● **Selected passage**:
= Beginning of Section =

Sutter to pay $30M to settle Medicare Advantage overpayment allegations – Healthcare Dive

Dive Brief:

  • Sacramento, California-based Sutter Health has agreed to pay $30 million to settle allegations of overpayment related to Medicare Advantage, the Department of Justice said Friday. DOJ noted the settlement is not a determination of liability.
  • Sutter is accused of inflating the risk scores of some MA beneficiaries to receive higher capitated payments. Risk scores are meant to measure the health status of a beneficiary and, typically, the higher the risk score, the sicker the beneficiary.
  • According to the original complaint filed in federal court in Northern California, Sutter and its affiliates sell 10 MA plans through three private insurance companies, covering about 48,000 beneficiaries.

Dive Insight:

As Medicare Advantage’s popularity surges among seniors, the DOJ warned it will remain vigilant in its review of claims and payments. More than 20 million seniors are enrolled in MA plans across the country, nearly double from just a decade ago.

“With some one-third of people in Medicare now enrolled in managed care Advantage plans, large health systems such as Sutter can expect a thorough investigation of claimed enrollees’ health status,” Steven Ryan, special agent in charge with the HHS Office of Inspector General, said in a statement.

In a statement provided by Sutter Health, Lisa Page, a spokeswoman, said, “As the Department of Justice noted in its press release, the claims being resolved are allegations only, and neither Sutter nor its affiliated medical foundations admit any liability.”

A separate case involving similar allegations is ongoing, according to the DOJ, which filed a complaint to join the continuing lawsuit brought by a former employee of a Sutter affiliate.  

With respect to the reimbursement claims at issue in the pending litigation, we look forward to the opportunity to explain why neither Sutter Health nor Palo Alto Medical Foundation violated the False Claims Act,” Page said.

CMS is changing up its methodology for calculating the risk scores in its MA plans to include a higher blend of encounter data, as opposed to fee-for-service claims data. Payers have opposed the change.

DOJ has ramped up investigation of healthcare fraud in recent years. Last week, the department indicted 24 people, including leaders at telemedicine and durable medical equipment companies, for a $1.2 billion scheme involving unneeded medical devices in exchange for kickbacks. DOJ touted its largest healthcare fraud case ever last year with a $2 billion false billing claim involving about 600 people.

MA plans have been a lucrative line of business for payers and have fueled membership growth.

Those plans now cover roughly 34% of all Medicare beneficiaries, and this year plans are receiving payment for services that in the past have been viewed outside of the scope of traditional care. For example, plans can receive reimbursement for adult daycare services or meals, all of which is geared toward improving overall health.

= End of Section =

● **Work request**:
List each distinct dollar amount mentioned in the article on the Sutter Health settlement.

● **Stored data**:
= Beginning of Section =

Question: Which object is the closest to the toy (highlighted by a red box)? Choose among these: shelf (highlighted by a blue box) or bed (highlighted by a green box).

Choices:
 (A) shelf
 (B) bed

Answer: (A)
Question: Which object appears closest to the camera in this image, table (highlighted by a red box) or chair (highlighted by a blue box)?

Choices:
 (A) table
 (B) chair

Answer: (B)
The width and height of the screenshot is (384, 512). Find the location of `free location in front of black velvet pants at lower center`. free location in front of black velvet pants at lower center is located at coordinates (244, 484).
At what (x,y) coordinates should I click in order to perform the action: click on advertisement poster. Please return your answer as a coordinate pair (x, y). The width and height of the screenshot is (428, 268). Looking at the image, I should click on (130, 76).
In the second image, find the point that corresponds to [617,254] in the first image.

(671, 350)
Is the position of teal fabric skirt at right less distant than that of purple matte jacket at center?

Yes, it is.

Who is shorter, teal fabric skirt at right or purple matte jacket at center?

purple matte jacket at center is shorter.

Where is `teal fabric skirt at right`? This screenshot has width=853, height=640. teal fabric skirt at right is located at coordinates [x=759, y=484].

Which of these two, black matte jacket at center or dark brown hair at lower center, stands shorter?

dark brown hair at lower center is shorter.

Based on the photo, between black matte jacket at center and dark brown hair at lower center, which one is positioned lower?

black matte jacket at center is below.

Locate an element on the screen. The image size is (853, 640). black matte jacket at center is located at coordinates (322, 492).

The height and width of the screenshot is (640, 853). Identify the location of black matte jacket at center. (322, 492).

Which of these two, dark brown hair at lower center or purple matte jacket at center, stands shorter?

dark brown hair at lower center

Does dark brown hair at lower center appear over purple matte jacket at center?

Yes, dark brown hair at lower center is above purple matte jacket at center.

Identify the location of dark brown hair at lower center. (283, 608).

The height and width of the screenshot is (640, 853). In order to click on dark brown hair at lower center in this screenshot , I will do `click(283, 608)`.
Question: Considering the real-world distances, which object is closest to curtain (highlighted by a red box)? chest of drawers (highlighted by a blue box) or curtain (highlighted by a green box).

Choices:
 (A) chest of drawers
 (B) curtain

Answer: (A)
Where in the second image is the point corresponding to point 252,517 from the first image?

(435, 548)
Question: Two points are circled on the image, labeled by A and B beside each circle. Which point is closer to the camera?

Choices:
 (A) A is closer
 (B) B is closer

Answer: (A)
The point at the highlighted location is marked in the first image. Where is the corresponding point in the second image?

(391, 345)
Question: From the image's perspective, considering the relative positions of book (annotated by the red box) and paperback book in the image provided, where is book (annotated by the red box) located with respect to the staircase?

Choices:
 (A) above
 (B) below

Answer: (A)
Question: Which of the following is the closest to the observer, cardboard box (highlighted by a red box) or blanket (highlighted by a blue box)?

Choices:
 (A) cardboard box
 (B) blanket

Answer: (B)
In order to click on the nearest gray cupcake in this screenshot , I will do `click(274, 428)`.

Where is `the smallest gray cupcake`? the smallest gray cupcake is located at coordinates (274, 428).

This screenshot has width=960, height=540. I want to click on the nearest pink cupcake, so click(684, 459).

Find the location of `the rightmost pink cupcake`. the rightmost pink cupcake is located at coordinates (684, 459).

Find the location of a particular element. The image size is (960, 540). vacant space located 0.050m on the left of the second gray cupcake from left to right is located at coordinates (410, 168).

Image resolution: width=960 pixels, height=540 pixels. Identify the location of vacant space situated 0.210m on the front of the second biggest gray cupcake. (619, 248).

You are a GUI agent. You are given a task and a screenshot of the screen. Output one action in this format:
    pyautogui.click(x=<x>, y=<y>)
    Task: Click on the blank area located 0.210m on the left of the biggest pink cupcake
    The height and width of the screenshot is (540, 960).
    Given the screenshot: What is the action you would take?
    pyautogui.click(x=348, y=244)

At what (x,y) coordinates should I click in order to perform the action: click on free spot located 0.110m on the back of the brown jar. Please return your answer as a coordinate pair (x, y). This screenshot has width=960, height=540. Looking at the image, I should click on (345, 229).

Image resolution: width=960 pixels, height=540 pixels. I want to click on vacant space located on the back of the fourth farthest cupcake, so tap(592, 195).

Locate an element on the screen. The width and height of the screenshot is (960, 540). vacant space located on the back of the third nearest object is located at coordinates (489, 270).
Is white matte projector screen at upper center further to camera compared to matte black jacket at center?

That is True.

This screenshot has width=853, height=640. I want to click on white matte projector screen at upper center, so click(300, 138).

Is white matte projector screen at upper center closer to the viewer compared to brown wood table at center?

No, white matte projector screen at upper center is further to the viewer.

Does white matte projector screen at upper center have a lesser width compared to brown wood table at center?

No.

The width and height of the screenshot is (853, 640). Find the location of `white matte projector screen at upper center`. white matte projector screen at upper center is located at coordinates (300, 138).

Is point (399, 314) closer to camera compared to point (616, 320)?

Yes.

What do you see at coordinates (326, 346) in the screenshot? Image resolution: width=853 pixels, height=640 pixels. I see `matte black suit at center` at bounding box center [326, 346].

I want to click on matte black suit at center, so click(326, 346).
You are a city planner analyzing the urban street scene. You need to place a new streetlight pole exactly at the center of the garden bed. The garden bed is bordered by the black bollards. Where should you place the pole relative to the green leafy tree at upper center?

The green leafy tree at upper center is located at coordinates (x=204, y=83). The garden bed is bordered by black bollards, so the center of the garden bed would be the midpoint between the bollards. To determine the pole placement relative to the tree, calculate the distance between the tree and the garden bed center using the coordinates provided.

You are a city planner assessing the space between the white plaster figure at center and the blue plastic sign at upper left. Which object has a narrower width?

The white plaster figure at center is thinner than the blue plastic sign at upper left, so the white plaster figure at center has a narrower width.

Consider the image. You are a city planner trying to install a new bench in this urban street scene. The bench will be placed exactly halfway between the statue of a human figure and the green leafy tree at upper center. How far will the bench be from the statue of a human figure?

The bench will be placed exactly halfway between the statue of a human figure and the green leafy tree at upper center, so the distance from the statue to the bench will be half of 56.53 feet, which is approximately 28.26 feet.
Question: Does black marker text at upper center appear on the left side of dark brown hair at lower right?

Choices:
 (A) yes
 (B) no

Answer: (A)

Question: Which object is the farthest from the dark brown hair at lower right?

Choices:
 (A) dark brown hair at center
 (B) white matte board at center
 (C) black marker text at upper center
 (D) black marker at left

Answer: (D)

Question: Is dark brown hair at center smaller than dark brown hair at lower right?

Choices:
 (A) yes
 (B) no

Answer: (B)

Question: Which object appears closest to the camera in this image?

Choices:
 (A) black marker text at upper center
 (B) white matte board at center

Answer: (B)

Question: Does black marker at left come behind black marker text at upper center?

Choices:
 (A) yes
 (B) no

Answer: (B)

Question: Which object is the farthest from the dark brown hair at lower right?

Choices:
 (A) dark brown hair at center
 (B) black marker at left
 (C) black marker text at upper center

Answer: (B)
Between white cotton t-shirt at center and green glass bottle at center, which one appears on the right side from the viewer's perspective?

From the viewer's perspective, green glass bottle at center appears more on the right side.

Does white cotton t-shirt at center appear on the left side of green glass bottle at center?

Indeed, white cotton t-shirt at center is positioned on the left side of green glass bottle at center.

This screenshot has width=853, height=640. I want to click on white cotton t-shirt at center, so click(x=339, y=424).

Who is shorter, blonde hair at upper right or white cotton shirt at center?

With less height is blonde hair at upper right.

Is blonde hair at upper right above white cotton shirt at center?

= End of Section =

● **Reply to the exercise**:
$30 million
$1.2 billion
$2 billion